A shout, and then Clef was next to her, hands on her arms. "What's wrong- did something-"

"I guess some of it was my blood too," she got out, as everything fizzled out.

oOo

Umi woke, feeling strangely floaty, but warm and barely aware of the aches and pains she was pretty certain she should be feeling. Blinking her eyes open, she stared up at a white-painted ceiling in confusion, and slowly got her arms out from under the light blanket that covered her.

Turning her head, she looked to the open door on the bedroom. Late-evening light was flooding through the windows, giving everything a golden tinge, and she could hear two voices beyond - the Director, and the man who had come to find them. Clef.

Pushing back the blanket, she swung her legs over the bed. She was still in her clothes, but one side of her top had been cut half-way up her side, and she was pretty well bandaged. On shaking legs, she made her way over to the door in time to hear the Director say "Well, whoever I have to apologise to for your vanishing on them, I'm glad you did. Thanks for the rescue."

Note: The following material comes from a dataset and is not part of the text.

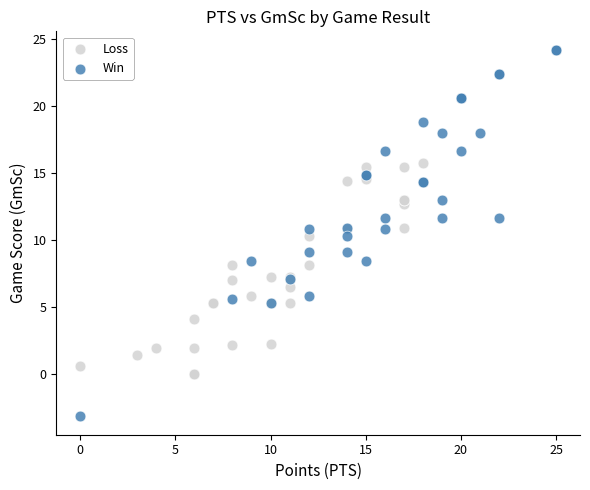

What are all the series names shown in the legend?

Loss, Win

"That's what friends are for," he said back, and she leaned on the wall so she could see through the gap between door and frame; he was sat on a chair in the next room, hands wrapped about a mug of tea. "But I didn't rescue you this time. Your new recruit did that, very competently; I was just your lift."

"Mm. At least you had good timing for once."

Blinking, Umi turned back to the bed, and shuffled across to it, wrapping herself up again and burying her face in the pillow. That way, if anyone looked in, they wouldn't see the flush on her cheeks - and she was asleep again in a few minutes, resting easier now than before.

It wasn't the boring mission she'd been promised, but maybe... maybe she'd done okay.